▶ [Aim of the task]:
Please reproduce the blog posts below word for word, from the first line to the last.

▶ [Quoted passage]:
========
November 28, 2005

about programming knowledge

Rewriting the old code, written by other programmers, i cannot stop to wonder - why programmers use low level code to work with some things, like files, dirs, strings, ....
There are many libraries, that hide low-level detail from the programmer - this list includes boost, ACE and other libraries. With this libraries i don't want to know on which system i work, what filenames is valid. I can simply write directory iterator and iterate through directory, and don't think about members of DIR structure and other things.
But many programmers simply don't care about using this libraries, they write code with errors, with uggly printf instead of log libraries, etc. things. Good programmer MUST select appropriate instruments and libraries for each project!

November 24, 2005

type detection again

How you can bypass data through most of content filtering systems? In some cases you can just put two symbols 'MZ' in the start of data and your data will detected as DOS/Windows executable. And there is many such tricks to make your data detected as different type

November 22, 2005

black PR in action

In last issue of BYTE Magazine, Russian edition, was published article with comparision of content-filtering systems. This article was published with InfoWatch's (child company of Kaspersky Lab) materials as basis for it. But this article is tightly coupled with our mainstream product -- Dozor-Jet, aka MailBoss.
========
▶ [Material provided]:
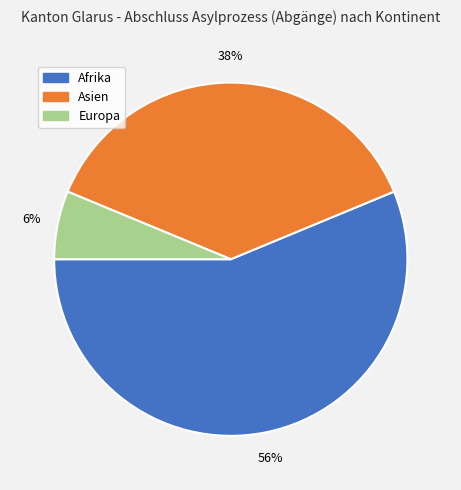

Is there a majority slice in this chart?

Yes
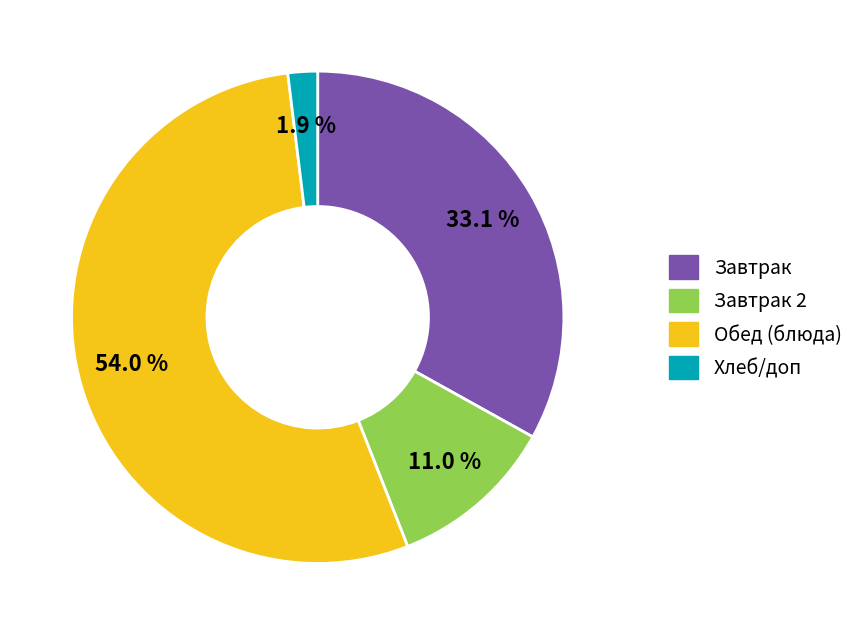

Is there any slice that represents more than half of the pie?

Yes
========
▶ [Expected answer]:
November 28, 2005

about programming knowledge

Rewriting the old code, written by other programmers, i cannot stop to wonder - why programmers use low level code to work with some things, like files, dirs, strings, ....
There are many libraries, that hide low-level detail from the programmer - this list includes boost, ACE and other libraries. With this libraries i don't want to know on which system i work, what filenames is valid. I can simply write directory iterator and iterate through directory, and don't think about members of DIR structure and other things.
But many programmers simply don't care about using this libraries, they write code with errors, with uggly printf instead of log libraries, etc. things. Good programmer MUST select appropriate instruments and libraries for each project!

November 24, 2005

type detection again

How you can bypass data through most of content filtering systems? In some cases you can just put two symbols 'MZ' in the start of data and your data will detected as DOS/Windows executable. And there is many such tricks to make your data detected as different type

November 22, 2005

black PR in action

In last issue of BYTE Magazine, Russian edition, was published article with comparision of content-filtering systems. This article was published with InfoWatch's (child company of Kaspersky Lab) materials as basis for it. But this article is tightly coupled with our mainstream product -- Dozor-Jet, aka MailBoss.